Аргумент штурмана казался настолько неопровержимым, что все замолчали. Слышался только ровный гул моторов самолета, да над головой сверкали звезды.
   Первым нарушил молчание Востриков.
  – Ну, и что? Клавдия Шульженко тоже по радио поет: «Давай, закурим товарищ по одной».
   – Все! Прекратить дискуссию! – Прервал разговор Стрельников. – Уже полчаса спорим. Давай, Востриков, пошеруди-ка в эфире…Найди что-нибудь веселенькое.   
    – Есть!
    Вначале в наушниках раздался какой-то свит, потом нечто, похожее на мурлыканье кошки, и вдруг в эфир ворвалась знакомая песня: «Lili Marleen, Lili Marleen». Как только она закончилась,  послышалась немецкая речь: «Achtung! Achtung! Live Belgrader Soldatenradio».

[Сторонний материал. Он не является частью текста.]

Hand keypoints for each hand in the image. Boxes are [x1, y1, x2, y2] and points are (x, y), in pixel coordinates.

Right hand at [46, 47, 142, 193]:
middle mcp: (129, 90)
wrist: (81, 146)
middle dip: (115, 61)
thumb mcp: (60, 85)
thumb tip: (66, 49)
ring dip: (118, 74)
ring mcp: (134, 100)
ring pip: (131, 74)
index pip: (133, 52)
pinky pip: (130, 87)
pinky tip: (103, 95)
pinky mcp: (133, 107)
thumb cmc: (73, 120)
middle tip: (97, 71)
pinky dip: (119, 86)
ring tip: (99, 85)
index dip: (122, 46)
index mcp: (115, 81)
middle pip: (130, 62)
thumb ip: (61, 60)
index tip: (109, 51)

   – Выключи рацию! – приказал Донзоленко.
          
   Их экипаж еще четыре раза слетал к югославским партизанам. И каждый раз, когда возвращались, настраивали рацию на волну «Белградского солдатского радио», которое всегда начинало свои передачи ровно в 21 час 55 минут с исполнения «Lili Marleen». Когда песня заканчивалась, ее подхватывал весь экипаж: командир Стрельников, башенный стрелок-радист Востриков, и даже Павленко. Не пел только штурман. Почему – никто не  знал. Но, видно было – Донзоленко не по душе музыкальное увлечение трио, которое в один голос напевало: «Пам-пара па-па, пам-пара-па-па….Лили Марлен, Лили Марлен».
   В начале июня эскадрилья получила новое задание – начать бомбардировку немецких позиций в Югославии.
    Первый день отбомбились нормально, но на второй день эскадрилью встретили немецкие истребители.
    Экипаж, яростно огрызаясь всеми тремя пулеметами, старался оторваться от истребителей. Когда это удалось, Стрельников включил внутреннюю связь.
    – Все живы? Востриков, Павленко!
   – Я в порядке, товарищ командир!
   – Востриков! Востриков!
   В ответ было тревожное молчание.

   На место Вострикова прислали нового башенного стрелка – такого же, как он: старшего сержанта и такого же молодого. Больше разузнать о новичке не удалось – в тот же день поступил приказ разбомбить объект в Белграде.
    Как всегда, вылетели под вечер. Это был необычный полет – в полном молчании.
  Стрельникову все время казалось – вот-вот в наушниках раздастся веселый и озорной голос Вострикова: «Лили Марлен, Лили Марлен».
    Только над Белградом, когда под крылом Ил-4 сверкнула извилистая лента Дуная, в наушниках послышался голос Донзоленко:
    – Командир, а ты знаешь, какой объект мы должны уничтожить?
    – Нет. Сказали только: «Объект».  На карте его названия тоже нет.
   – По моими расчетам, этот объект – ваше любимое «Белградское радио».
   – Почему наше любимое? – возмутился Стрельников.  – Какое значение имеет, любимое или не любимое? Бомбить – и все!          
 
   Самолет, сбросив бомбы, сделал разворот и взял курс на северо-восток.
   В наушниках послышался голос штурмана Донзоленко:
   – Командир, опять летим через Румынию?
  – Да, – устало ответил капитан Стрельников. – Немцы там усилили противовоздушную оборону. Но, ничего, проскочим – все-таки уже ночь, к тому же облачно.
   Время приближалось к 22 часам. Стрельников переключил тумблер на рации и по привычке стал настраивать ее на знакомую волну, но вовремя спохватился. Он устало откинул спинку сиденья и приготовился к долгому  перелету.
    Домой! Домой!
   Моторы гудели ровно, настраивая экипаж на благодушное настроение. Но настроения у Стрельникова не было –  он чувствовал, как не преодолимая тяжесть давит на плечи.   
       Вдруг в наушниках – и это было полной неожиданностью – послышалась знакомое: «Bei der Kasarme, vor dem grossen Tor…Lili Marleen…Lili Marleen».
    – Донзоленко! Донзоленко! – заорал в микрофон Стрельников. – Что это?! Почему радио продолжает  работать?
    – Значит, промахнулись, – как ни в чем ни бывало, ответил штурман. – На войне всякое бывает.
   …Одинокий бомбардировщик летел на север. Над головой растиралось звездное небо. Мерно, в унисон ворчали моторы. Но даже их гул не в силах был заглушить мелодичное  «Лили Марлен, Лили Марлен» в исполнении квартета из советских летчиков.